Output only the lines from the one holding "Jak ogłosić upadłość konsumencką?" to the end of the data below, please, copied exactly.

***** Supplied records *****

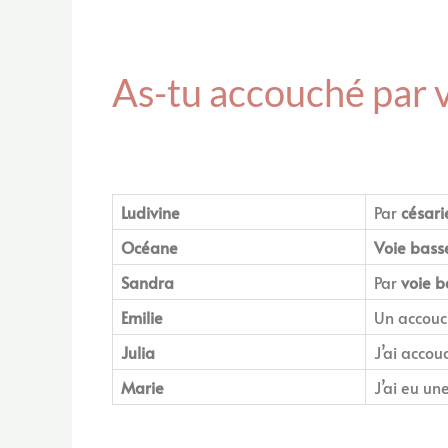
As-tu accouché par v
Ludivine
Par
césar
Océane
Voie bass
Sandra
Par
voie b
Emilie
Un accou
Julia
J’ai acco
Marie
J’ai eu un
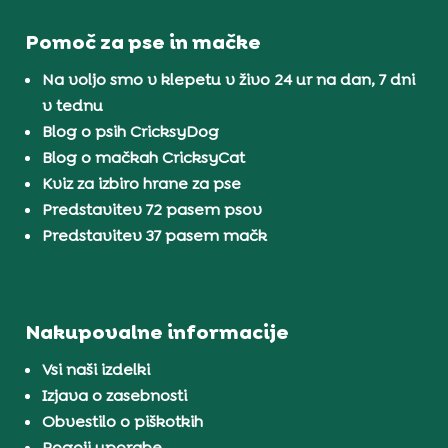
Pomoč za pse in mačke
Na voljo smo v klepetu v živo 24 ur na dan, 7 dni
v tednu
Blog o psih CricksyDog
Blog o mačkah CricksyCat
Kviz za izbiro hrane za pse
Predstavitev 72 pasem psov
Predstavitev 37 pasem mačk
Nakupovalne informacije
Vsi naši izdelki
Izjava o zasebnosti
Obvestilo o piškotkih
Pogoji uporabe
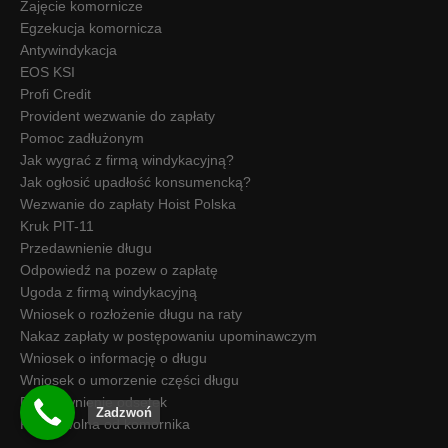
Zajęcie komornicze
Egzekucja komornicza
Antywindykacja
EOS KSI
Profi Credit
Provident wezwanie do zapłaty
Pomoc zadłużonym
Jak wygrać z firmą windykacyjną?
Jak ogłosić upadłość konsumencką?
Wezwanie do zapłaty Hoist Polska
Kruk PIT-11
Przedawnienie długu
Odpowiedź na pozew o zapłatę
Ugoda z firmą windykacyjną
Wniosek o rozłożenie długu na raty
Nakaz zapłaty w postępowaniu upominawczym
Wniosek o informację o długu
Wniosek o umorzenie części długu
Przedawnienie odsetek
Zadzwoń
Kwota wolna od komornika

*****

> [Result]:
Jak ogłosić upadłość konsumencką?
Wezwanie do zapłaty Hoist Polska
Kruk PIT-11
Przedawnienie długu
Odpowiedź na pozew o zapłatę
Ugoda z firmą windykacyjną
Wniosek o rozłożenie długu na raty
Nakaz zapłaty w postępowaniu upominawczym
Wniosek o informację o długu
Wniosek o umorzenie części długu
Przedawnienie odsetek
Zadzwoń
Kwota wolna od komornika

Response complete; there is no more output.